--- START ---

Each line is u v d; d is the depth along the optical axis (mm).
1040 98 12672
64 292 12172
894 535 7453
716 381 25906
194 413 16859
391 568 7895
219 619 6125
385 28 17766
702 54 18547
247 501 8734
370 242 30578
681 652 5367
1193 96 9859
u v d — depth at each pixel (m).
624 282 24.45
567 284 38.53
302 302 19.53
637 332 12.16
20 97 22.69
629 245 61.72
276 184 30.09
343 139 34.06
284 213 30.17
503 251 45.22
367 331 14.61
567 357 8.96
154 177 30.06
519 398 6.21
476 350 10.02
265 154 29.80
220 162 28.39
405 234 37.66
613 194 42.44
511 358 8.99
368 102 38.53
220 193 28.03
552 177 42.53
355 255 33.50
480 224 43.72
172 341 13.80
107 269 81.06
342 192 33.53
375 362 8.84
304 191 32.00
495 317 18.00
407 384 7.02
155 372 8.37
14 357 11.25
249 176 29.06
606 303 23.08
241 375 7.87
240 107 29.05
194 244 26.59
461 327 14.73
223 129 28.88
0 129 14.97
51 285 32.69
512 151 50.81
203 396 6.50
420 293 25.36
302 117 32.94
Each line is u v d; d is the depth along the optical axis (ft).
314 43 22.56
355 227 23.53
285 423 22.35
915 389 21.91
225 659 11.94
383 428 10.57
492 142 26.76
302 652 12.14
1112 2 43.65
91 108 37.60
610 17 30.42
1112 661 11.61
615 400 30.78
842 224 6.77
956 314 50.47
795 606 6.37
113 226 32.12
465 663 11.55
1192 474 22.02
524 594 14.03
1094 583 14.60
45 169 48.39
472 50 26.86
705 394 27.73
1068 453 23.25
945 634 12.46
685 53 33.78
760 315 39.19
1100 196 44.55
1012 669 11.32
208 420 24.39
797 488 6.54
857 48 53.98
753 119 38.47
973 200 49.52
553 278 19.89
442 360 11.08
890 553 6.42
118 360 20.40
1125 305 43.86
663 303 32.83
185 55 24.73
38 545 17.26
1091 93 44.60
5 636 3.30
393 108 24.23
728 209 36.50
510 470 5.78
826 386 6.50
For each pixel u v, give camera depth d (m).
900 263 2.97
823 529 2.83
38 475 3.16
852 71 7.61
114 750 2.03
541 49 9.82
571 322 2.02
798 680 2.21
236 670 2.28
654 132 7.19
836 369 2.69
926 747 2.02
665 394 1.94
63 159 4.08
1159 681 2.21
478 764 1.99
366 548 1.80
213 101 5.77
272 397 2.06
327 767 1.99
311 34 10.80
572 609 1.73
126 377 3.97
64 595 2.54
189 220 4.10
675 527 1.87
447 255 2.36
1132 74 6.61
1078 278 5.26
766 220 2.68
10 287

--- END ---

YOUR INSTRUCTIONS: Give back exactly the lines from the line holding "64 595 2.54" through the last line of the listing, including both.

RESPONSE TO THIS EXERCISE:
64 595 2.54
189 220 4.10
675 527 1.87
447 255 2.36
1132 74 6.61
1078 278 5.26
766 220 2.68
10 287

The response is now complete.